Not everyone is happy with Auburn’s decision. One senior faculty member, who wished to remain anonymous, said he had serious concerns about doing away with the re-entry testing. His perspective, contrary to Kam’s, is that re-entry testing worked well in the fall. About 500 infected students were caught by the measure.

“Almost immediately as we started doing the total number of counts and also the surveillance testing, the numbers got quite low quite quickly. Less than 100 per week,” he said. “There was certainly not rampant COVID on campus, and that’s in spite of our students going out to bars unmasked.”

The COVID-19 situation in Alabama and across the country is also currently much worse than it was late last summer, which could potentially result in more students coming to campus infected than last term, he said.

“If we want to create a bubble where we have all the people that we’re concerned about -- and that would be faculty, staff and students -- within a self-contained system and we’re trying to control the infection within that system, it seems to me a whole lot smarter to start out with less infection,” the professor said. “If we let everyone in the bubble who’s infected, we contaminate the bubble.” Controlling that early infection is possible without re-entry testing, but more difficult.

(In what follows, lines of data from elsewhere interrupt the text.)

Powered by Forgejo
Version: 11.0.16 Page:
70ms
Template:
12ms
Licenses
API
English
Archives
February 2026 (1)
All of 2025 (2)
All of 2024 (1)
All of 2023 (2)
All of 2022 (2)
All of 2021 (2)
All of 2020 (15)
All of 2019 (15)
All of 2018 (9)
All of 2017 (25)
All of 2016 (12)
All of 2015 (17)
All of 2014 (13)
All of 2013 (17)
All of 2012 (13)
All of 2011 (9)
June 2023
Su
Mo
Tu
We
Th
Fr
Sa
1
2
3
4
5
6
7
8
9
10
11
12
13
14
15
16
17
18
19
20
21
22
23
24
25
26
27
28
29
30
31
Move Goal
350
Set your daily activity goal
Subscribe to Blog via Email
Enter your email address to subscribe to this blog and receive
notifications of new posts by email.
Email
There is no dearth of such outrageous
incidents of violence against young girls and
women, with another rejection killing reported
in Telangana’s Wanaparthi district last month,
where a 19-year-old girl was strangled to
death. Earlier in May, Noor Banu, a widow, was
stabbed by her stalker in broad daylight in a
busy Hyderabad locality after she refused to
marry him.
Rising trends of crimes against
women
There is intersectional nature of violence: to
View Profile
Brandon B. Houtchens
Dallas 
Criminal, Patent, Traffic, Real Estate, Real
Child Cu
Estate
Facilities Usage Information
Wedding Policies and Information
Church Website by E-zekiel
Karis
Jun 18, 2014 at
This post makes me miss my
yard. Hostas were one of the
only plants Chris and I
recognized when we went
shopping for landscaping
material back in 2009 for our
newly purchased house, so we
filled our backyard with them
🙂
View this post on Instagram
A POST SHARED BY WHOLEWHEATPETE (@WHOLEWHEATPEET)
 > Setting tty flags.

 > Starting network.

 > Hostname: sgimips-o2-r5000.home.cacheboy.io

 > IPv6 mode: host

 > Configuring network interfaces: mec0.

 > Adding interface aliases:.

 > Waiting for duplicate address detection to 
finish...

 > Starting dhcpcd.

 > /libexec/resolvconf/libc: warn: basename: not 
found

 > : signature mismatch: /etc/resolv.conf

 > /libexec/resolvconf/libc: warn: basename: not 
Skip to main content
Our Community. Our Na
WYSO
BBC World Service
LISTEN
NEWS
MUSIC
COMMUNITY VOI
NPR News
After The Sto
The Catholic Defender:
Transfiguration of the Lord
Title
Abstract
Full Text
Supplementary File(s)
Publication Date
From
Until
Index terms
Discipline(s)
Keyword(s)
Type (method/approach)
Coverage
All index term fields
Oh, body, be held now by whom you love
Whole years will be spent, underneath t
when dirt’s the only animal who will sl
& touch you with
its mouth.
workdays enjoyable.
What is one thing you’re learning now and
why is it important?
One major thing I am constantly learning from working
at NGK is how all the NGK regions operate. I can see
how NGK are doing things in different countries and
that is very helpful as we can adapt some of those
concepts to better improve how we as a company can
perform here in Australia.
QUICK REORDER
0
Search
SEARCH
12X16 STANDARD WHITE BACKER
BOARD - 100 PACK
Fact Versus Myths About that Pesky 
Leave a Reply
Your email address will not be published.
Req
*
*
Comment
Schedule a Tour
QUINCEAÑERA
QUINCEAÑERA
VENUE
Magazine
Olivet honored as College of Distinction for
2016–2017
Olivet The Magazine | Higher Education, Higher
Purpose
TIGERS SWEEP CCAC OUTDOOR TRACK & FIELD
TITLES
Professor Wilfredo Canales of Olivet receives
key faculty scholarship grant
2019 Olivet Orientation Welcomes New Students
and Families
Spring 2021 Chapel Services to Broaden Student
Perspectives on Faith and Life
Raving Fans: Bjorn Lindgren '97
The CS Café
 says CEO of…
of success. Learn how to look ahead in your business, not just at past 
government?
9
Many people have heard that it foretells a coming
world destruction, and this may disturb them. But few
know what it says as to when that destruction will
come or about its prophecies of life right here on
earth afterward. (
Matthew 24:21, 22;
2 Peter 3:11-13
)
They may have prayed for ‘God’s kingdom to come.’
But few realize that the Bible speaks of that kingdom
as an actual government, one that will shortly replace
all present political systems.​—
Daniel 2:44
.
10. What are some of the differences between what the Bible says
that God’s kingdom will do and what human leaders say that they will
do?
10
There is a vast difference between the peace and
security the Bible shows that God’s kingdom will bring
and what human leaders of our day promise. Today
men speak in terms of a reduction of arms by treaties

On the subject of the sentinel testing expansion, the professor, who works in a medicine-related field, said that while sentinel testing is helpful, it is more useful to see trends, rather than find cases to trace and isolate. Re-entry testing and mass testing of a campus population are measures that can do the latter.

Kam said that he still believes the campus will face “hiccups” in its coronavirus situation this term. More classes will be face-to-face this semester, and there will be more students on campus. “It’s going to be a bit more dysfunctional,” he said.

But on the subject of re-entry testing, Kam emphasized that classes at Auburn began Jan. 11. If university officials were likely to see a spike, he said, they would have seen it already.